(Recorded data)
= Beginning of Section =
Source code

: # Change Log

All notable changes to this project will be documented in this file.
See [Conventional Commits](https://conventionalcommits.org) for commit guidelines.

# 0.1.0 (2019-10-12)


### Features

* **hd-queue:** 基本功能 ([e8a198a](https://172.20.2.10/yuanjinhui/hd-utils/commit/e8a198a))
= End of Section =
> **Request**
Report back every line of the entries in which "https" occurs.

> **Solution for this exercise**
See [Conventional Commits](https://conventionalcommits.org) for commit guidelines.
* **hd-queue:** 基本功能 ([e8a198a](https://172.20.2.10/yuanjinhui/hd-utils/commit/e8a198a))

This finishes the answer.